GFC: ‘Unwelcoming’ for some members of the campus community

Grounds for Change, the coffeehouse on the second floor of the campus center, is either a common hangout place for you or a curiosity you dismissively glance at on your way to your mailbox. GFC, as tagged by its frequenters, has a relaxed, ambient atmosphere with plush seating and dimmed lights that serves an eclectic selection of aromatic foreign coffees and teas. The environment is by most people’s account a pleasant place to study or chat. But a majority of the Allegheny student body steers clear of GFC. Why?
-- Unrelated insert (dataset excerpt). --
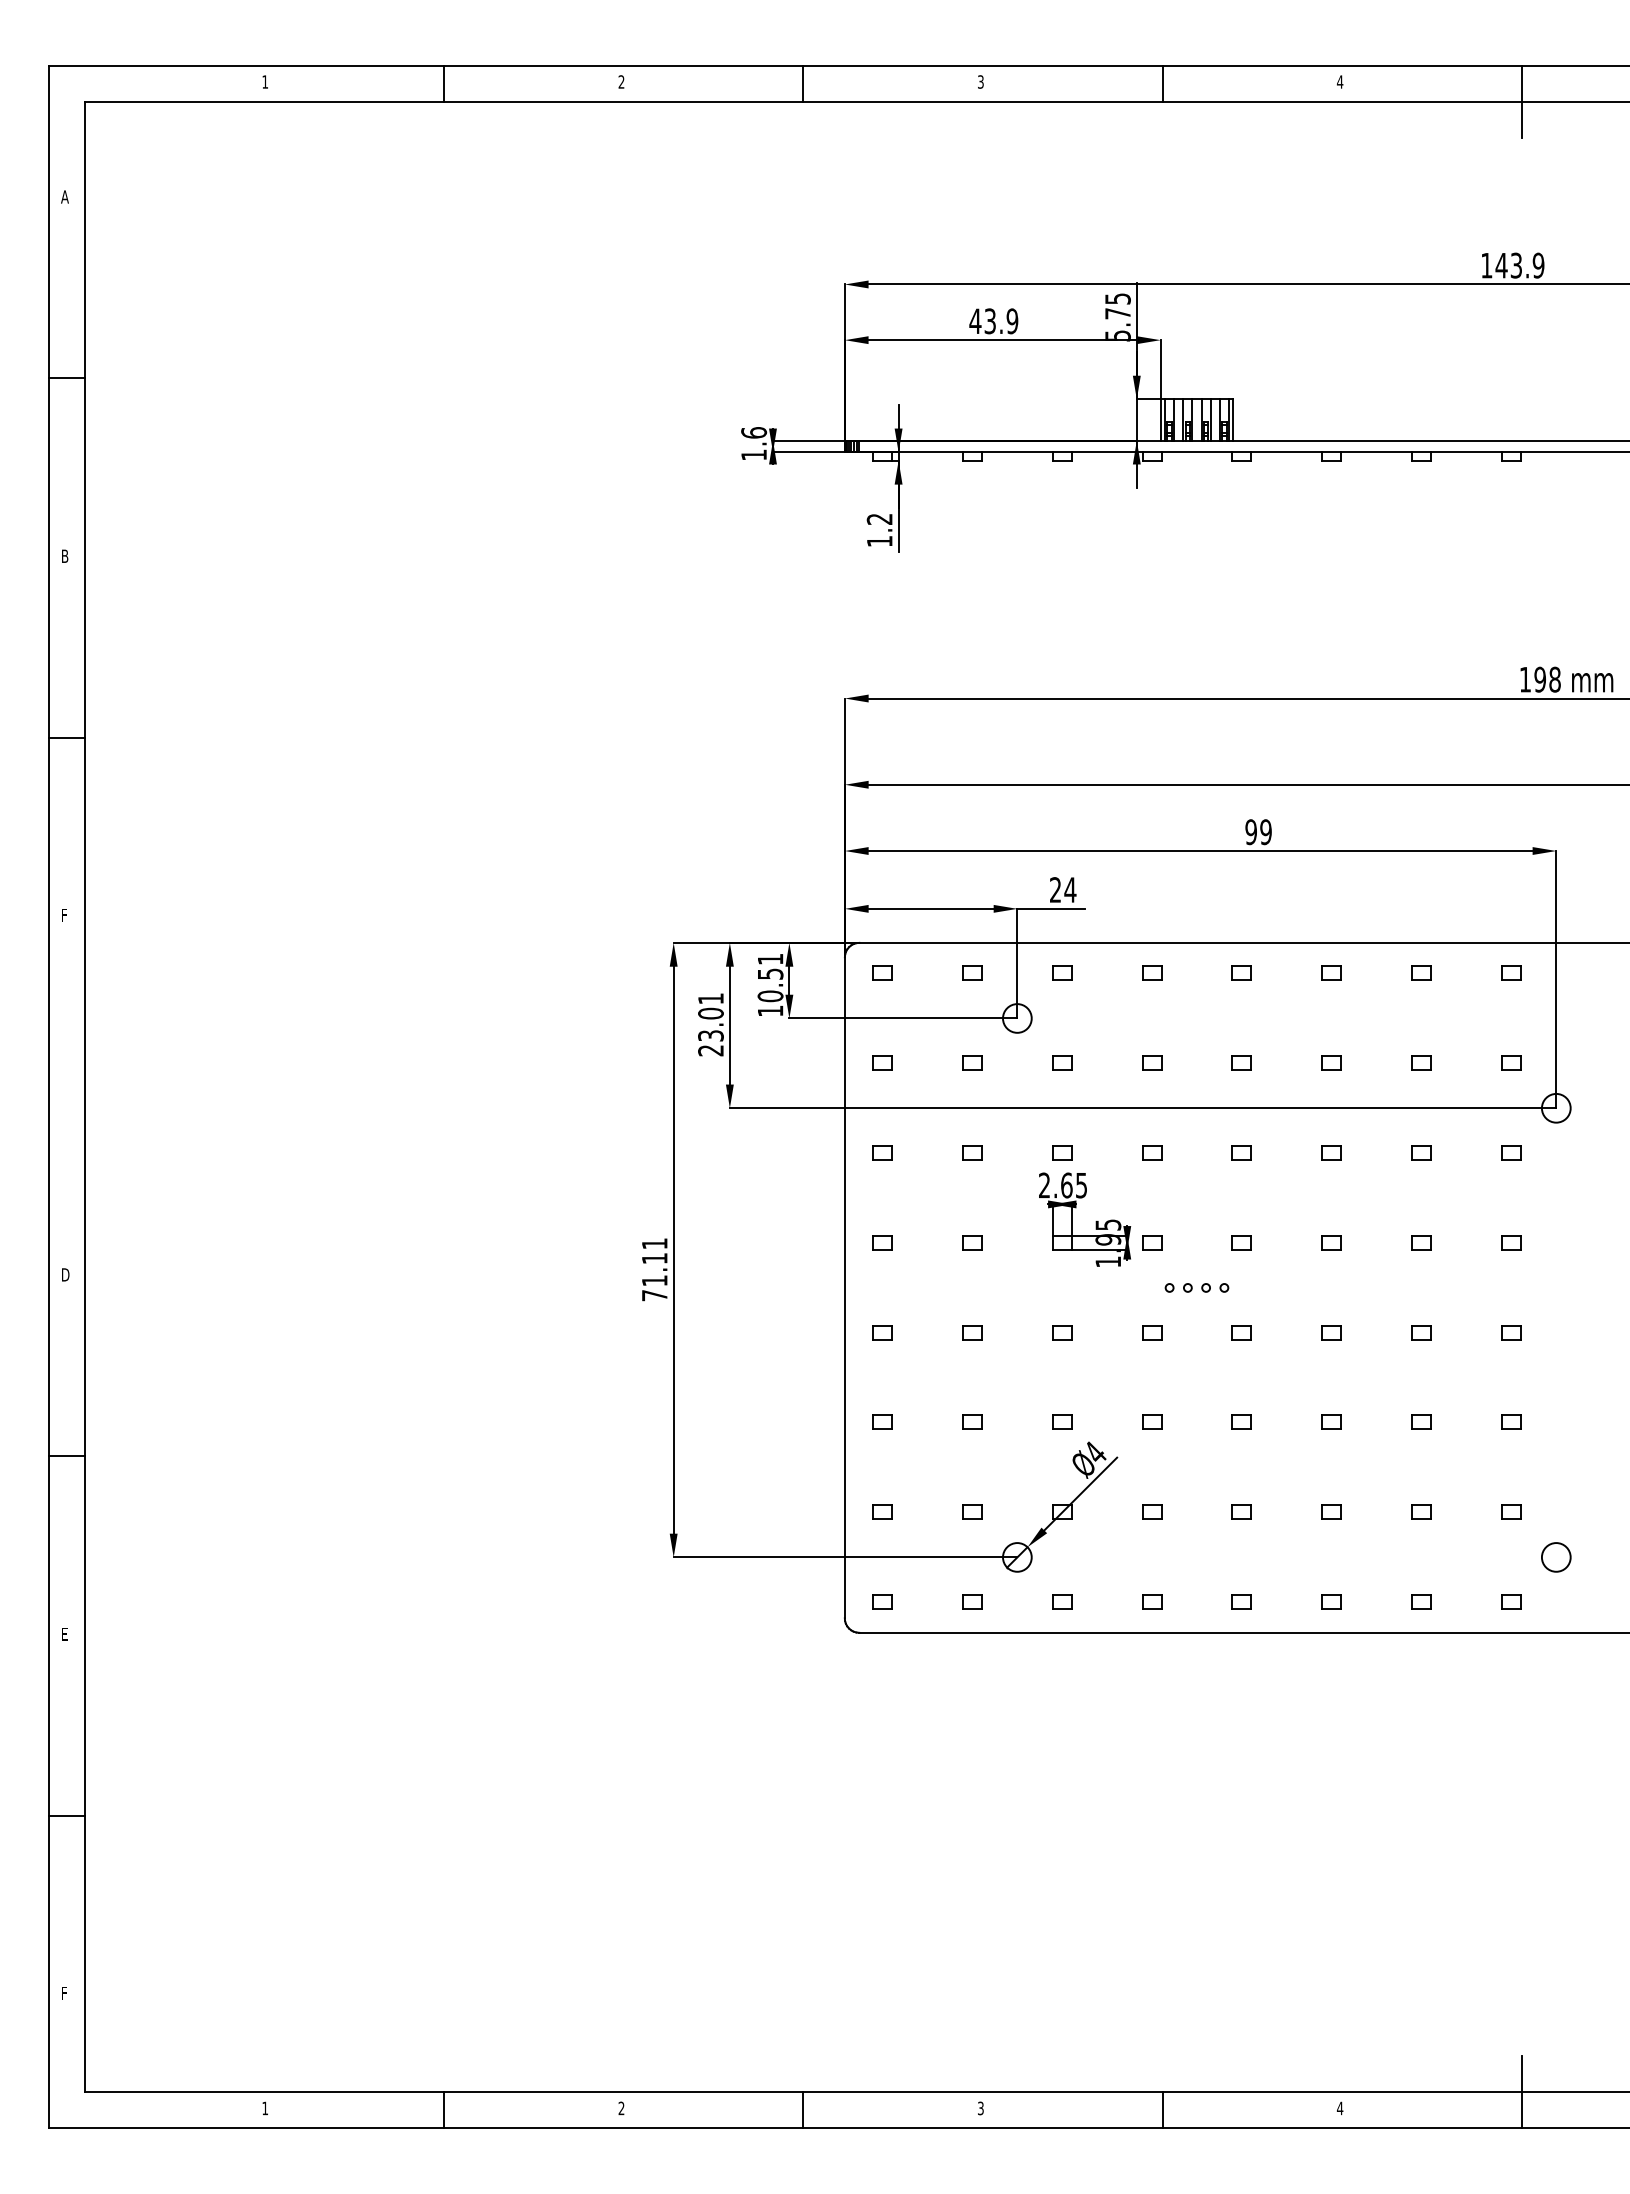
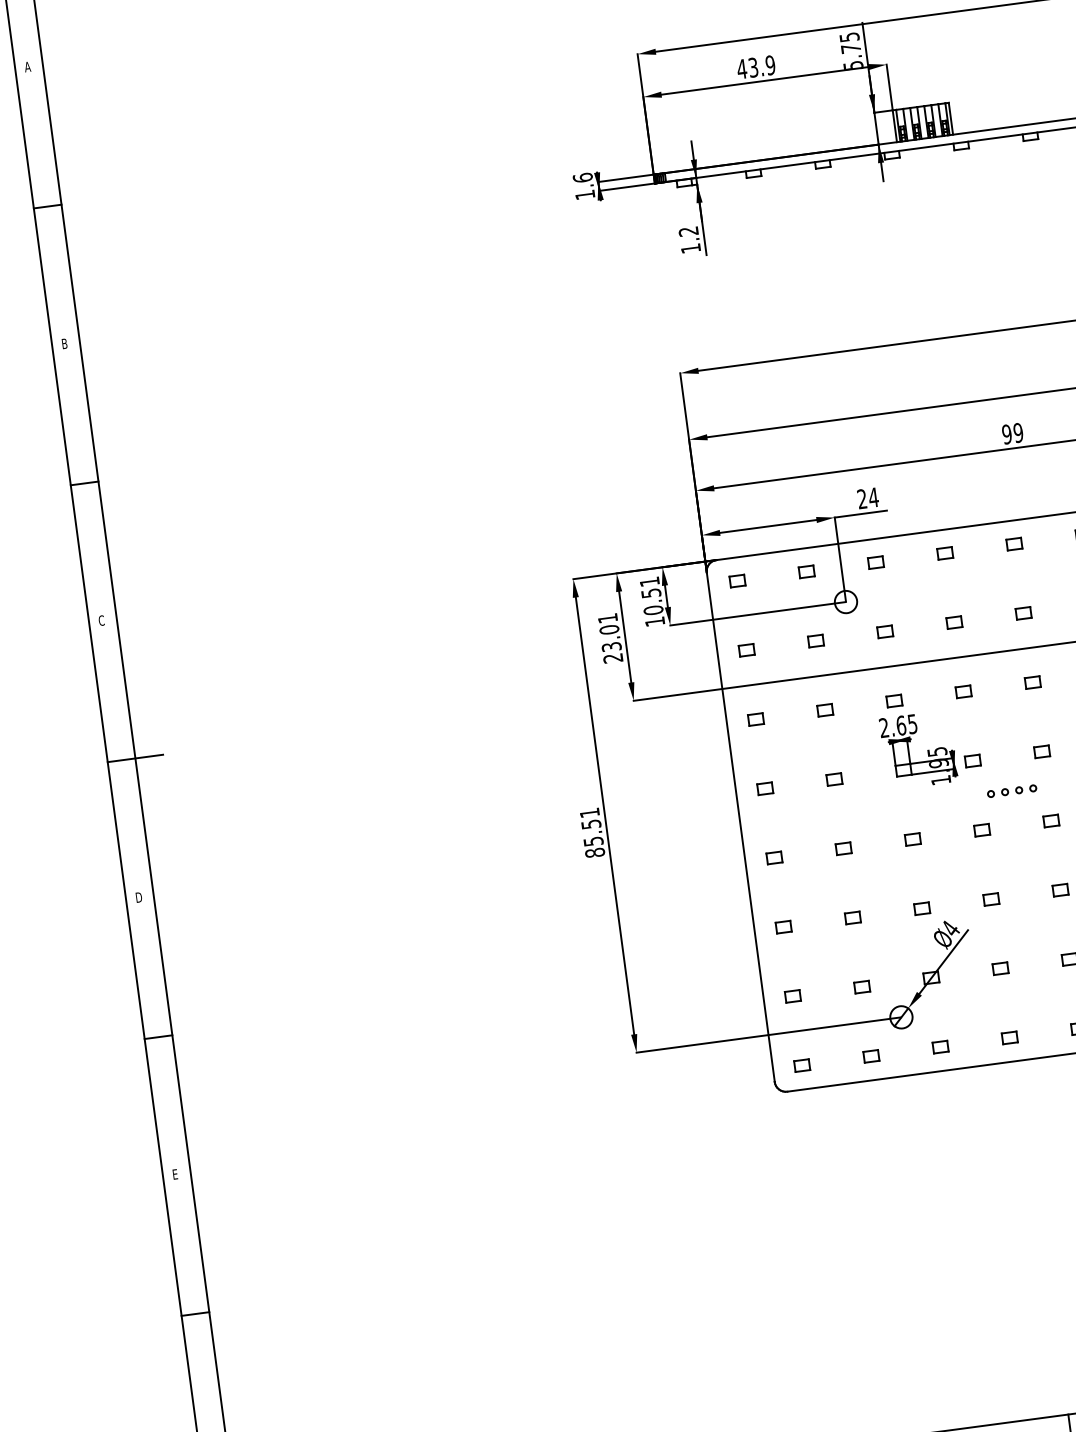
text: (64, 915) -> (101, 620), F -> C
line: (84, 1097) -> (135, 758), added
text: (654, 1277) -> (593, 838), 71.11 -> 85.51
I asked my football playing friend exactly this question. He responded by saying, “I just don’t feel comfortable dude. I just feel so out of place and people stare at me.” I asked more of my friends who do not frequent GFC and they seemed to give me resounding responses. The environment of GFC certainly has a democratic appeal, but the demographic that frequents it is extremely narrow. It is dominated by a crowd for which I have coined the term, ‘socially offbeat hipsters.’

Of course it is open to everyone and there are ample exceptions to the crowd and occasionally the socially-conscious sorority girl finds herself avoiding eye contact and focusing on homework, but it is mostly a homogenous and exclusive crowd.

Consider the groups that utilize GFC as a space: Young Fems (the student feminist organization that uses the space for general meetings), ARGO (the Active Role Playing Games Organization whose members are among the most frequent visitors of GFC and at times host open mic nights), Overkill (the obscure publication that puts out pamphlets with collections of creative writing and poetry) and the most popular WARC (the student-run radio broadcasting organization which mostly invites indie and alternative rock groups to perform in GFC).

GFC was created in the 1990’s as a junior seminar having to do with political and environmental science. It was intended to be an inclusive place, but in reality it is dominated by a curious corner of our college demographic, and many students do not find it to be inclusive or welcoming.
Why is that the case? GFC’s board surprisingly is relatively socially diverse (for Allegheny standards); there are Resident Advisors, a sorority girl, fraternity bros, and ASG members. So what makes for the homogeneity of the crowd and the perceived unwelcoming atmosphere?

I do not have the answer to this question. I do not know whose fault it is. I do know that my African American, football playing, basketball playing, baseball playing and my more politically conservative friends, even many of the ones that like to drink coffee agree, that they do not feel welcome in Grounds for Change. I know that this is not fair, considering the intention with which GFC was created. I also know it is not fair because it is a charming space with a surprisingly eclectic collection of coffees and teas, and I know many of my friends would really appreciate the atmosphere.

A clue into this issue lies within the 2010 Allegheny College Climate Assessment Report. Amongst colleges in the GLCA, the Great Lakes College Association or colleges like Allegheny, Allegheny ranked in the middle of the list in compositional diversity. Compositional Diversity is the number Allegheny seems to pride in. It is the 16 to18 percent of students that are not Caucasian or from the United States. Allegheny amongst GLCA schools, however, was among the worst in this thing called cross-cultural understanding. Vaguely, cross-cultural understanding is how well Allegheny students from different backgrounds engage with each other. How good of a conversation does a wealthy Caucasian girl from the suburbs of Pittsburgh have with an African American football player from Harlem? According to the report, the conversation does not go very well.

If cross-cultural understanding is an issue along racial lines, then I speculate that is also an issue along social lines. We apparently have the social cliques of a middle school in New Jersey. I am not sure who to blame for GFC’s cultural exclusivity, but I know that it sucks. I wish more of my friends felt welcome in GFC.